Reach out to those who might be worse off

Maybe you’re afraid of feeling lonely. But you can probably think of a few people who might have it worse; maybe they have clinical depression or another diagnosed disorder, or they’re just prone to lonely feelings. So make an effort to connect with them in a way you’d like to connect with others.

“Think about that list of folks who may not have people that they get to talk to,” says Markman. “Make sure you reach out, send a note, give them a call. One of the nice things right now, while some industries are quite busy, there are a lot of people who are less busy right now for better or worse. If you know people who might be struggling economically, reach out and let them know they are not alone. Reach out to people you know that are not alone. Give them a text or a phone message at first so they know they are connected to others.”
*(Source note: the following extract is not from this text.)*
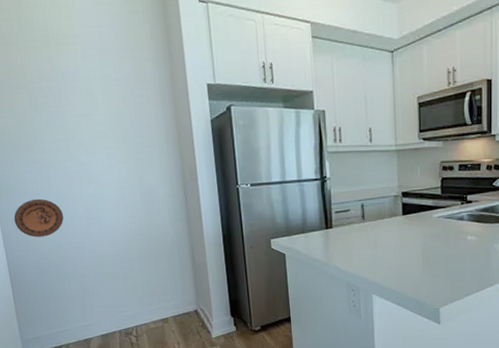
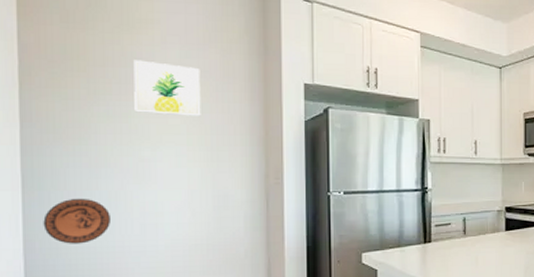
wall art: none [62,74,123,123] -> present [133,60,201,116]

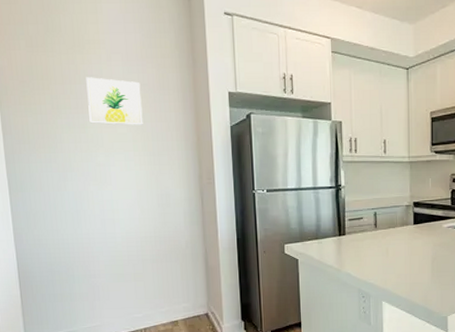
decorative plate: present [43,198,110,244] -> none [27,198,78,236]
Focus your energy outward the way you hope people check in with you, whether it’s on your kids, a great aunt who’s at a nursing home across the country, a friend who’s single and living alone, or a brother who’s job might be hurting during this crisis.

Exercise, preferably outdoors 

The virus is less likely to spread outside in open air, so spend a lot of time there. If you see a friend or two while you’re hiking or biking, that is also better than indoors. “Being outside is a safe thing to do,” says Markman. “As long as you’re giving yourself physical distance, you can be around [a friend] outside.”

Markman also notes exercise is great for mental health. If gyms in your area are closed down and you can’t get a workout in, go for a walk or bike ride outside. As we move toward warmer weather, you’ll have more opportunities to be outside and active, and you’ll score more mood-boosting vitamin D from the sun.